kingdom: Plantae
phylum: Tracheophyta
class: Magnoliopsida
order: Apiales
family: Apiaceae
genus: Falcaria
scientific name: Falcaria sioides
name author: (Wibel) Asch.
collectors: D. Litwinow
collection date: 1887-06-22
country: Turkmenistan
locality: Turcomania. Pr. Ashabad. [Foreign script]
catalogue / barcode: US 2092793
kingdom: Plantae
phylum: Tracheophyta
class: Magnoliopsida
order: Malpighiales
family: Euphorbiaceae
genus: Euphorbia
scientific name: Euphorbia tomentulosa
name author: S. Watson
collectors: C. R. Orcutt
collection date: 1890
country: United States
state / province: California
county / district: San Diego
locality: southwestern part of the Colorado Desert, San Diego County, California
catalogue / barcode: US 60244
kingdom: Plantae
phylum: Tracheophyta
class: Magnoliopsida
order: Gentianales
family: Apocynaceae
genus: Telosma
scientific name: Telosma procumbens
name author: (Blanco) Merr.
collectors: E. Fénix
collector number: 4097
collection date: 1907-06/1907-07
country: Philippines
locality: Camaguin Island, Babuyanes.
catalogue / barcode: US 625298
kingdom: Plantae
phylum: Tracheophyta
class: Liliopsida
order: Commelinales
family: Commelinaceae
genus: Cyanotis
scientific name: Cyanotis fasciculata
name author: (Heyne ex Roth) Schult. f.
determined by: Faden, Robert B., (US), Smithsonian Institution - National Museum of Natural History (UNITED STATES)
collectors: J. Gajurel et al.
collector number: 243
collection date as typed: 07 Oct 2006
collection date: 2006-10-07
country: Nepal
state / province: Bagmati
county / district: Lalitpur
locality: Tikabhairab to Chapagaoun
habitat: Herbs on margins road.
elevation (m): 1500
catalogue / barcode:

EXERCISE DESCRIPTION>
Arrange every line of the entries above as a Markdown table with two columns, "Row" and "Entry line," numbering each row and skipping blank lines.

ANSWER TO THIS EXERCISE>
| Row | Entry line |
|---|---|
| 1 | kingdom: Plantae |
| 2 | phylum: Tracheophyta |
| 3 | class: Magnoliopsida |
| 4 | order: Apiales |
| 5 | family: Apiaceae |
| 6 | genus: Falcaria |
| 7 | scientific name: Falcaria sioides |
| 8 | name author: (Wibel) Asch. |
| 9 | collectors: D. Litwinow |
| 10 | collection date: 1887-06-22 |
| 11 | country: Turkmenistan |
| 12 | locality: Turcomania. Pr. Ashabad. [Foreign script] |
| 13 | catalogue / barcode: US 2092793 |
| 14 | kingdom: Plantae |
| 15 | phylum: Tracheophyta |
| 16 | class: Magnoliopsida |
| 17 | order: Malpighiales |
| 18 | family: Euphorbiaceae |
| 19 | genus: Euphorbia |
| 20 | scientific name: Euphorbia tomentulosa |
| 21 | name author: S. Watson |
| 22 | collectors: C. R. Orcutt |
| 23 | collection date: 1890 |
| 24 | country: United States |
| 25 | state / province: California |
| 26 | county / district: San Diego |
| 27 | locality: southwestern part of the Colorado Desert, San Diego County, California |
| 28 | catalogue / barcode: US 60244 |
| 29 | kingdom: Plantae |
| 30 | phylum: Tracheophyta |
| 31 | class: Magnoliopsida |
| 32 | order: Gentianales |
| 33 | family: Apocynaceae |
| 34 | genus: Telosma |
| 35 | scientific name: Telosma procumbens |
| 36 | name author: (Blanco) Merr. |
| 37 | collectors: E. Fénix |
| 38 | collector number: 4097 |
| 39 | collection date: 1907-06/1907-07 |
| 40 | country: Philippines |
| 41 | locality: Camaguin Island, Babuyanes. |
| 42 | catalogue / barcode: US 625298 |
| 43 | kingdom: Plantae |
| 44 | phylum: Tracheophyta |
| 45 | class: Liliopsida |
| 46 | order: Commelinales |
| 47 | family: Commelinaceae |
| 48 | genus: Cyanotis |
| 49 | scientific name: Cyanotis fasciculata |
| 50 | name author: (Heyne ex Roth) Schult. f. |
| 51 | determined by: Faden, Robert B., (US), Smithsonian Institution - National Museum of Natural History (UNITED STATES) |
| 52 | collectors: J. Gajurel et al. |
| 53 | collector number: 243 |
| 54 | collection date as typed: 07 Oct 2006 |
| 55 | collection date: 2006-10-07 |
| 56 | country: Nepal |
| 57 | state / province: Bagmati |
| 58 | county / district: Lalitpur |
| 59 | locality: Tikabhairab to Chapagaoun |
| 60 | habitat: Herbs on margins road. |
| 61 | elevation (m): 1500 |
| 62 | catalogue / barcode: |